[Given passage — start]

Types are hierarchically related to each other. All are subtypes of the `Any` type.

There are two main kinds of types in Julia:

1. Concrete types: familiar types that you can create instances of, like `Int64` or `Float64`.
2. Abstract types: nodes in a type graph that serve to group similar kinds of objects. Abstract types cannot be instantiated and do not have explicitly declared fields. For example, `Integer` or `Number`.

In [None]:
# Define an abstract type
abstract Model

In [None]:
# Define concrete subtypes of that abstract type
type VAR <: Model
    n_lags::Int64
    variables::Vector{Symbol}
    data::Matrix{Float64}
end

In [None]:
# Check subtyping relation
VAR <: Model

In [None]:
# Instances of the VAR type are also instances of the Model type
model = VAR(1, [:gdp, :inflation]
isa(model, Model)

In [None]:
# Why does this throw an error?
3 <: Number

### Parameterized Types

**Parameterized types** are data types that are defined to handle values identically regardless of the type of those values.

Arrays are a familiar example. An `Array{T,1}` is a one-dimensional array filled with objects of any type `T` (e.g. `Float64`, `String`).

In [None]:
# Defining a parametric point
type Duple{T} # T is a parameter to the type Duple
    x::T
    y::T
end

This single declaration defines an unlimited number of new types: `Duple{String}`, `Duple{Float64}`, etc. are all immediately usable.

In [None]:
Duple(3, -15)

In [None]:
Duple("Broadway", "42nd St")

In [None]:
# What happens here?
Duple(1.5, 3)

We can also restrict the type parameter `T`:

In [None]:
# T can be any subtype of Number, but nothing else
type PlanarCoordinate{T<:Number}
    x::T
    y::T
end

In [None]:
PlanarCoordinate("4th Ave", "14th St")

### Why Use Types?

You can write all your code without thinking about types at all. If you do this, however, you’ll be missing out on some of the biggest benefits of using Julia.

If you understand types, you can:

- Write faster code
- Write expressive, clear, and well-structured programs (keep this in mind when we talk about functions)
- Reason more clearly about how your code works

Even if you only use built-in functions and types, your code still takes advantage of Julia’s type system. That’s why it’s important to understand what types are and how to use them.

[Given passage — finish]
[Record set — start]

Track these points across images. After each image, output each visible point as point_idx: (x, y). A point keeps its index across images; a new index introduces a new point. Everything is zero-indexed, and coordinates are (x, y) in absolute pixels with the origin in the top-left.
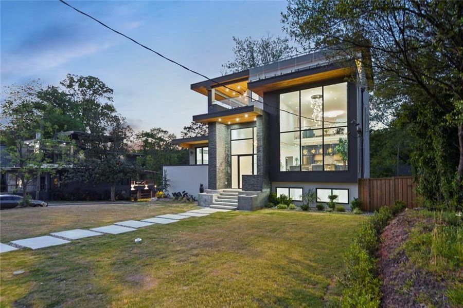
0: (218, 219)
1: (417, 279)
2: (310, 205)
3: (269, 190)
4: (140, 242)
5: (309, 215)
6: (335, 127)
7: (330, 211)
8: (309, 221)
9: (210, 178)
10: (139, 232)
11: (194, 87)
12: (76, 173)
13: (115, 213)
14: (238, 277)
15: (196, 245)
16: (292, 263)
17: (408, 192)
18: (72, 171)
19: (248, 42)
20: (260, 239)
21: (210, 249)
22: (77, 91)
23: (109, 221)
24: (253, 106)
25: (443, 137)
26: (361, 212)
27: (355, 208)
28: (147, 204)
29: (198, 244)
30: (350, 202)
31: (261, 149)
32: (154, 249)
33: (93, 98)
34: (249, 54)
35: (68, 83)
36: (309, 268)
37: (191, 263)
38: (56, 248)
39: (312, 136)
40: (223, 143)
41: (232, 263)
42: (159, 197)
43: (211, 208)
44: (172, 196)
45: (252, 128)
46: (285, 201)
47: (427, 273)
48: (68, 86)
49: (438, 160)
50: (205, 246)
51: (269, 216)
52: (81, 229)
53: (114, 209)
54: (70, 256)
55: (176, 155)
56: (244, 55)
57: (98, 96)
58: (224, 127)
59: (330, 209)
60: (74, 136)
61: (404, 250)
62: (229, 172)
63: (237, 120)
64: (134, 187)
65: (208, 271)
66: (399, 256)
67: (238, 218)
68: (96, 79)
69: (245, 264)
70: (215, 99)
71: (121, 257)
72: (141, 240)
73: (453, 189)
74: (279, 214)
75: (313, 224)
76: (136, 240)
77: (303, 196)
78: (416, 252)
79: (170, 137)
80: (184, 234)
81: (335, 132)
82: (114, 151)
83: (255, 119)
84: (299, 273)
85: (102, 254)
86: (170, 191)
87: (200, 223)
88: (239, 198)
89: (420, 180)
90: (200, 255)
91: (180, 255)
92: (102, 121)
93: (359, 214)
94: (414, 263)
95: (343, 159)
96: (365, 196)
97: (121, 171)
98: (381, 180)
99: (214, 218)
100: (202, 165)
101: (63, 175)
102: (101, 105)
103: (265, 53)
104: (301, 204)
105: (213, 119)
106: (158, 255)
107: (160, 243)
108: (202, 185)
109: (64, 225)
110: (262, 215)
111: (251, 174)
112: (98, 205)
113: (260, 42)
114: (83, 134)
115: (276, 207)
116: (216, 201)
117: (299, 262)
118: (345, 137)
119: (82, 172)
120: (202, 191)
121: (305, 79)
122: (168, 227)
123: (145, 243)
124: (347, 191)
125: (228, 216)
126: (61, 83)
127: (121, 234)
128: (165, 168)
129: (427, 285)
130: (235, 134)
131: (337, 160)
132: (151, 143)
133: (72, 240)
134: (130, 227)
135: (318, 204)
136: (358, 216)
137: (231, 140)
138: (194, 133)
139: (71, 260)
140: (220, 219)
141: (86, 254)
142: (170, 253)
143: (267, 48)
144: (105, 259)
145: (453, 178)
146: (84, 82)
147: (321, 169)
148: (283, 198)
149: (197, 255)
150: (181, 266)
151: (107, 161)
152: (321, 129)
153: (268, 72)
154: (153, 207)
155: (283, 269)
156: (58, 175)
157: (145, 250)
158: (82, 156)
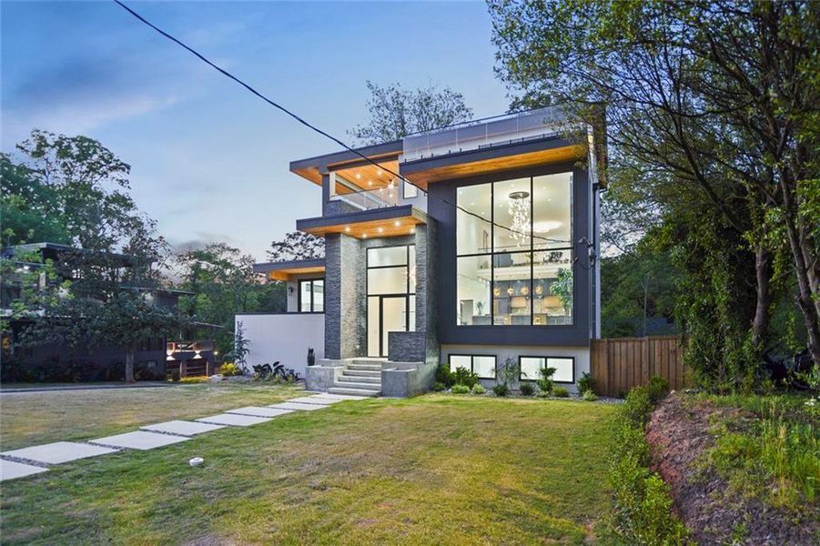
0: (347, 413)
1: (753, 521)
2: (508, 385)
3: (436, 359)
4: (201, 466)
5: (511, 404)
6: (546, 250)
7: (544, 397)
8: (514, 414)
9: (327, 337)
10: (195, 443)
11: (296, 167)
12: (53, 328)
13: (140, 407)
14: (412, 530)
15: (317, 467)
16: (507, 496)
17: (671, 362)
18: (44, 322)
19: (394, 92)
20: (435, 450)
21: (346, 473)
22: (54, 165)
23: (129, 422)
24: (411, 206)
25: (730, 271)
26: (596, 397)
27: (585, 391)
28: (205, 388)
29: (319, 464)
30: (578, 379)
31: (424, 285)
32: (233, 479)
33: (88, 179)
34: (396, 114)
35: (33, 147)
36: (539, 503)
37: (314, 504)
38: (15, 485)
39: (509, 264)
40: (352, 272)
41: (395, 502)
42: (227, 375)
43: (330, 393)
44: (252, 371)
45: (406, 247)
46: (467, 379)
47: (769, 511)
48: (33, 153)
49: (721, 308)
50: (335, 468)
51: (440, 406)
52: (69, 441)
53: (137, 398)
54: (50, 502)
55: (255, 295)
56: (386, 115)
57: (97, 176)
58: (353, 242)
59: (543, 393)
60: (48, 253)
61: (713, 467)
62: (363, 325)
63: (381, 231)
64: (173, 355)
65: (351, 519)
66: (705, 477)
67: (384, 411)
68: (94, 142)
69: (419, 502)
70: (336, 192)
71: (165, 498)
72: (202, 460)
73: (746, 358)
74: (457, 403)
75: (520, 419)
76: (192, 461)
77: (496, 370)
78: (738, 471)
79: (243, 260)
80: (287, 446)
81: (547, 258)
82: (132, 284)
83: (413, 231)
84: (525, 515)
85: (120, 494)
86: (250, 363)
87: (316, 422)
88: (384, 374)
89: (690, 342)
90: (329, 488)
91: (290, 489)
92: (106, 226)
93: (593, 400)
94: (740, 491)
95: (565, 306)
96: (601, 369)
97: (148, 324)
98: (627, 342)
99: (341, 412)
100: (312, 312)
101: (23, 331)
102: (106, 195)
103: (425, 115)
104: (494, 384)
105: (334, 228)
106: (242, 490)
107: (243, 465)
108: (311, 351)
109: (31, 433)
110: (426, 404)
111: (404, 330)
112: (101, 390)
113: (416, 94)
114: (65, 250)
115: (450, 390)
116: (339, 381)
117: (517, 492)
118: (568, 267)
119: (65, 325)
120: (311, 361)
121: (501, 162)
122: (253, 432)
123: (213, 465)
124: (571, 360)
125: (365, 409)
126: (18, 146)
127: (158, 448)
128: (238, 318)
129: (776, 531)
130: (374, 257)
131: (549, 308)
132: (206, 271)
133: (50, 465)
134: (174, 434)
135: (524, 384)
136: (593, 404)
137: (368, 268)
138: (292, 253)
139: (52, 510)
140: (351, 413)
141: (86, 494)
142: (267, 486)
143: (427, 105)
144: (130, 504)
145: (744, 338)
146: (69, 147)
147: (527, 323)
148: (461, 372)
149: (323, 488)
150: (295, 513)
151: (118, 303)
152: (527, 251)
153: (436, 147)
154: (217, 392)
155: (493, 508)
156: (11, 331)
157: (215, 482)
158: (64, 292)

[Record set — finish]

Things to do:
1. In the Julia types tutorial, rewrite the paragraph beginning "You can write all your code" in a single shorter sentence that keeps its main facts.
2. Answer these questions from the Julia types tutorial, each on its own line, with answers marked the same way:
(a) Which type are all types subtypes of?
(b) Can abstract types be instantiated?
(c) In the `PlanarCoordinate` declaration, what is the type parameter `T` restricted to?
3. Please continue the Julia types tutorial from its final sentence.
The entries have nothing to do with the Julia types tutorial.

Responses by task:
1. Code can be written without any thought about types, but doing so means missing some of Julia's biggest benefits.

2.
(a) The `Any` type.
(b) No, abstract types cannot be instantiated.
(c) Any subtype of `Number`.

3.
In [None]:
# Example: writing type-stable functions
function sumofsins_unstable(n::Float64)  
    sum = 0  
    for i in 1:n  
        sum += sin(3.4)  
    end  
    return sum 
end  

function sumofsins_stable(n::Float64)  
    sum = 0.0  
    for i in 1:n  
        sum += sin(3.4)  
    end  
    return sum 
end

# Compile and run
sumofsins_unstable(1e5)
sumofsins_stable(1e5)

In [None]:
@time sumofsins_unstable(1e5)

In [None]:
@time sumofsins_stable(1e5)

In `sumofsins_stable`, the compiler is guaranteed that `sum` is of type `Float64` throughout; therefore, it saves time and memory. On the other hand, in `sumofsins_unstable`, the compiler must check the type of `sum` at each iteration of the loop. Let's look at the LLVM [intermediate representation](http://www.johnmyleswhite.com/notebook/2013/12/06/writing-type-stable-code-in-julia/).

### Exercise
Write a function `solve_discrete_lyapunov` that solves the discrete Lyapunov equation $$S = ASA' + \Sigma \Sigma'$$ using the iterative procedure $$S_0 = \Sigma \Sigma'$$ $$S_{t+1} = A S_t A' + \Sigma \Sigma'$$ taking in as arguments the $n \times n$ matrix $A$, the $n \times k$ matrix $\Sigma$, and a number of iterations.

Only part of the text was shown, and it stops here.